Hello.I am new to the whole arduino thing.I have to do a project for the university.The target is to make a device that can recognize light (specifically a flash from a camera) and make a discrete sound.It is important to make a discrete sound in order for the microphone that will be near this device,can distinguish this sound from any other sound in the lab.I think that the light sensor device could be something like this http://browse-tutorials.com/tutorial/light-sensor-circuit-arduino. But how can i connect a beeper or something that makes sound to this circuit?

Thanks in advance


Sounds like the sort of thing that could be done without an Arduino! Would probably be a lot easier without one as well. Essentially you're making a "clapper" circuit, but instead of going from sound to light, you're going the other way around.

Try using your LDR/voltage divider input with a comparator IC like the LM311. Experiment until you get the right reference voltage for it to respond to your flash. You may need a peak detector on the output to hold it for a little while... camera flashes are pretty quick!

Use the output from the comparator as the trigger for an oscillator circuit built around a 555 timer or whatever you have lying around that'll do the job. A square wave of a couple of khz will drive a little piezo buzzer quite happily.


I will second the idea of using a comparator in this case.  You might also be able to use an LED to sense the camera flash so long as the comparator has a high input impedance. 

You can also find buzzers that have the oscillator built in so all you need to do is supply the power. 


First of all i would like to thank you for your quick responses.Because i am  a total newbie,could you please suggest me some sites(links) that have information about your suggestions?

Thanks again


The first step is to detect the flash.  There are two good ways to do this.  The classic way is to use a cadmium sulfide (CDS) cell.  This is essentially a resistor who's resistance is very high in the dark and fairly low in the light.  This sites gives a good example of how to use it with a comparator.

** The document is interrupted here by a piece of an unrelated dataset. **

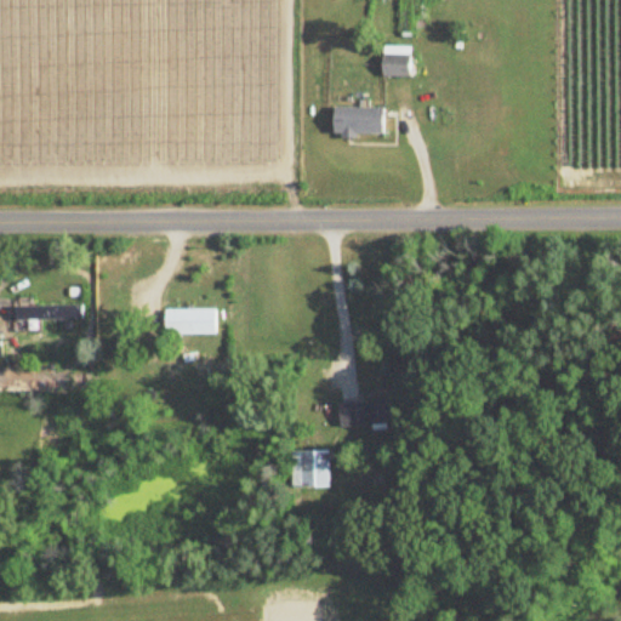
[(414,47),(386,47),(386,77),(414,77),(414,47)]
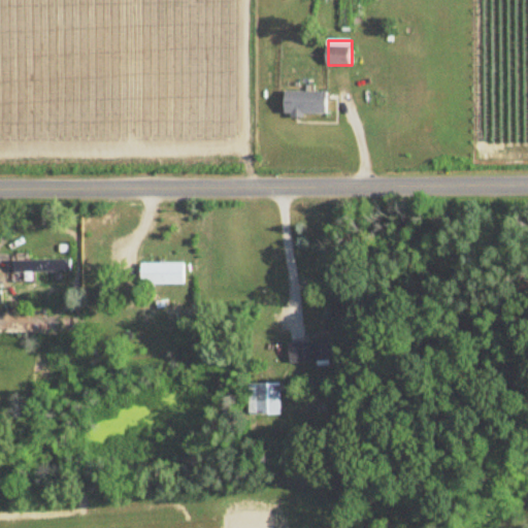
[(287,114),(330,114),(330,92),(287,92),(287,114)]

The other way to detect the flash is to use a diode.  If you apply power to an LED it lights up, but if you apply light to an LED it will actually create a small voltage difference over its two terminals.  This voltage can actually be fairly significant, but the LED cannot support any appreciable current.  This is why you don't see any LED solar panels.  There is also something called a photo-diode that works the same way, but more effectively (these are used in solar panels).  The circuit on this site uses a photo-diode and a comparator with the LED as the output indication.  If you want to try it with a normal LED as the detector I would omit the 2.2M resistor. 

Both of these sites should have given you a good idea of what the comparator is for, but here is one more.  http://www.physics.unlv.edu/~bill/PHYS483/comparators.pdf

Lastly the buzzer is really simple.  Just make sure you get one that buzzes as soon as voltage is applied and does not need to be driven like a speaker.  Examples:
http://tinyurl.com/9tgmops Amazon


Probably a silly question but will the detectors detect the brief light from a flash (or could it be missed) and the buzzer would presumably need to be at some unique frequency or tone for a minimum duration?


That's why I suggested using the peak detector. Here's a neat video which explains the concept:


I think it might be useful for this application :)


Hello again!!I made a circuit like this on the video : http://www.youtube.com/watch?v=LQImmpcFDBw
It works pretty well but there is something that i want to ask you.What kind of delay this kind of circuits (analog) have? I want a precision in miliseconds so the less delay this circuit has the better.


So long as you are getting a good signal from your light detector the transistor's delay will be very minimal and there is little you could do to change it much.  Depending on what kind of buzzer you are using the time it takes from getting a voltage until it starts to buzz could be quite long.  The only good way to find out about that is to see if you can get a specification sheet on your buzzer.